36. Through the Holy Spirit comes our restoration to paradise, our ascension into the kingdom
of heaven, our return to the adoption of sons, our liberty to call God our Father, our being made
partakers of the grace of Christ, our being called children of light, our sharing in eternal glory, and,
in a word, our being brought into a state of all “fulness of blessing,” both in this world and in
the world to come, of all the good gifts that are in store for us, by promise hereof, through faith,
beholding the reflection of their grace as though they were already present, we await the full
enjoyment. If such is the earnest, what the perfection? If such the first fruits, what the complete
fulfilment?

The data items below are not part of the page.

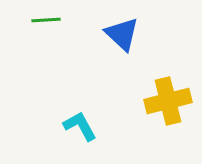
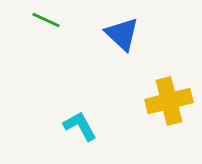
green line: rotated 28 degrees clockwise
yellow cross: moved 1 px right
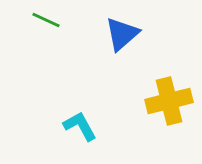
blue triangle: rotated 36 degrees clockwise
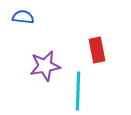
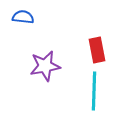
cyan line: moved 16 px right
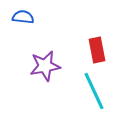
cyan line: rotated 27 degrees counterclockwise
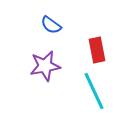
blue semicircle: moved 28 px right, 8 px down; rotated 150 degrees counterclockwise
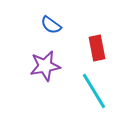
red rectangle: moved 2 px up
cyan line: rotated 6 degrees counterclockwise
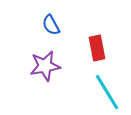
blue semicircle: rotated 25 degrees clockwise
cyan line: moved 13 px right, 1 px down
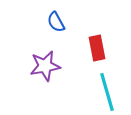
blue semicircle: moved 5 px right, 3 px up
cyan line: rotated 15 degrees clockwise
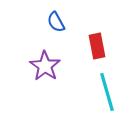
red rectangle: moved 2 px up
purple star: rotated 28 degrees counterclockwise
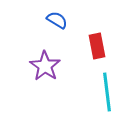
blue semicircle: moved 1 px right, 2 px up; rotated 150 degrees clockwise
cyan line: rotated 9 degrees clockwise
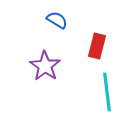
red rectangle: rotated 25 degrees clockwise
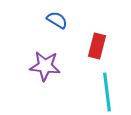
purple star: rotated 28 degrees counterclockwise
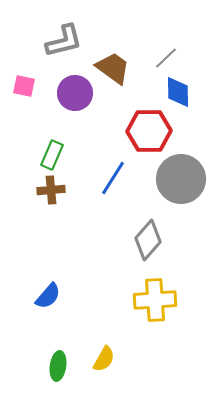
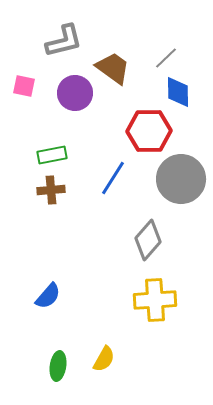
green rectangle: rotated 56 degrees clockwise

Furthermore, from this too may be apprehended the difference between the grace that
comes from the Spirit and the baptism by water: in that John indeed baptized with water, but our
Lord Jesus Christ by the Holy Ghost. “I indeed,” he says, “baptize you with water unto repentance;
but he that cometh after me is mightier than I, whose shoes I am not worthy to bear: he shall baptize you with the Holy Ghost and with fire.” Here He calls the trial at the judgment the baptism of
fire, as the apostle says, “The fire shall try every man’s work, of what sort it is.” And again,
“The day shall declare it, because it shall be revealed by fire.” And ere now there have been
some who in their championship of true religion have undergone the death for Christ’s sake, not
in mere similitude, but in actual fact, and so have needed none of the outward signs of water for
their salvation, because they were baptized in their own blood. Thus I write not to disparage
the baptism by water, but to overthrow the arguments of those who exalt themselves against the
Spirit; who confound things that are distinct from one another, and compare those which admit of
no comparison.”

(Basil, “On the Holy Spirit”, xv.36 & 38, In Schaff, NPNF 2.08, p.22-23)

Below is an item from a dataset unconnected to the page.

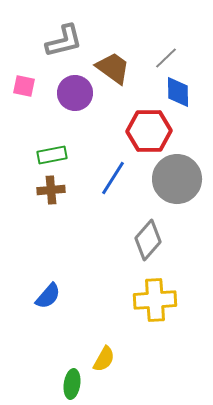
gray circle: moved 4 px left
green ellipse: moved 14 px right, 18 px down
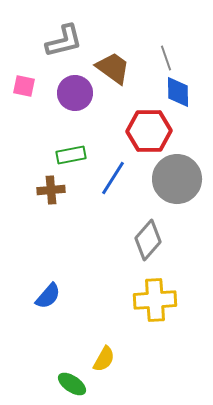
gray line: rotated 65 degrees counterclockwise
green rectangle: moved 19 px right
green ellipse: rotated 64 degrees counterclockwise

He says as much in Genesis: “In the beginning God created the heavens and the earth”; and again through that most helpful book The Shepherd, “Believe thou first and foremost that there is One God Who created and arranges all things and brought them out of non-existence into being.” Paul also indicates the same thing when he says, “By faith we understand that the worlds were framed by the Word of God, so that the things which we see now did not come into being out of things which had previously appeared.” For God is good—or rather, of all goodness He is Fountainhead, and it is impossible for one who is good to be mean or grudging about anything. Grudging existence to none therefore, He made all things out of nothing through His own Word, our Lord Jesus Christ; and of all these His earthly creatures He reserved especial mercy for the race of men. Upon them, therefore, upon men who, as animals, were essentially impermanent, He bestowed a grace which other creatures lacked—namely the impress of His own Image, a share in the reasonable being of the very Word Himself, so that, reflecting Him and themselves becoming reasonable and expressing the Mind of God even as He does, though in limited degree, they might continue forever in the blessed and only true life of the saints in paradise. But since the will of man could turn either way, God secured this grace that He had given by making it conditional from the first upon two things—namely, a law and a place. He set them in His own paradise, and laid upon them a single prohibition. If they guarded the grace and retained the loveliness of their original innocence, then the life of paradise should be theirs, without sorrow, pain or care, and after it the assurance of immortality in heaven. But if they went astray and became vile, throwing away their birthright of beauty, then they would come under the natural law of death and live no longer in paradise, but, dying outside of it, continue in death and in corruption. This is what Holy Scripture tells us, proclaiming the command of God, “Of every tree that is in the garden thou shalt surely eat, but of the tree of the knowledge of good and evil ye shall not eat, but in the day that ye do eat, ye shall surely die.” “Ye shall surely die”—not just die only, but remain in the state of death and of corruption.